Васька сбросил его руку и встал.
— Комсомольцам свои лекции читай, они привыкли.
— Дурак, — спокойно сказал Прохоров и тоже встал. — Ты мне скажи: когда сидел?
— Пять лет как освободился.
— А сидел долго?
— С меня хватит. Да чего ты ко мне привязался, как анкета?
— Погоди, ты когда-нибудь про Мотьку Комля слышал?
— Еще бы!
— Так это — не я.
Васька критически оглядел несуразную фигуру Прохорова и с беспощадной иронией сказал:
— Догадываюсь.
— Ничего ты не догадываешься. Мозги у тебя набекрень. Это сейчас не я, а был я.
— Иди ты! Комель? — недоверчиво переспросил Васька.
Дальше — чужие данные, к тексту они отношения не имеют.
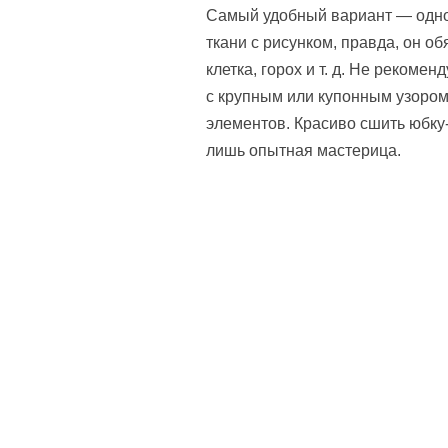
Самый удобный вариант — одно
ткани с рисунком, правда, он 
клетка, горох и т. д. Не рекоме
с крупным или купонным узором
элементов. Красиво сшить юбку
лишь опытная мастерица.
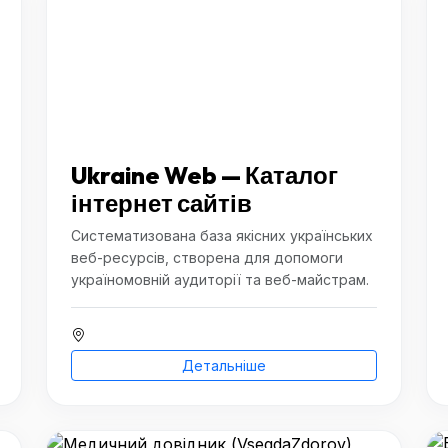
Ukraine Web — Каталог
інтернет сайтів
Систематизована база якісних українських
веб-ресурсів, створена для допомоги
україномовній аудиторії та веб-майстрам.
Детальніше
— Вот тебе и иди ты. И вот что я тебе скажу, парень. Я прошлого своего боялся, пока с ним до конца не расстался. А теперь мне бояться нечего. Хвастать им не люблю — нечем, а скрывать не считаю нужным. Может быть, на меня глядя, кто-нибудь и свою судьбу поправит.
— Я, например?
— Может, и ты. Если захочешь.
— Вот именно. А если не захочу?
— Дураком помрешь, значит.
— Без значка? — Васька ткнул пальцем в грудь Матвея, где виднелся значок отличника социалистического соревнования. — Ничего, некоторые и без него помирают вполне нормально. Ну, ладно, спать пора, — с нарочитым равнодушием зевнул он. — Очень рад был познакомиться с такой знаменитостью. Жаль, что не собираю автографов.
— Не дал бы я тебе автографа. По недоверию. Ну а картишки у тебя есть?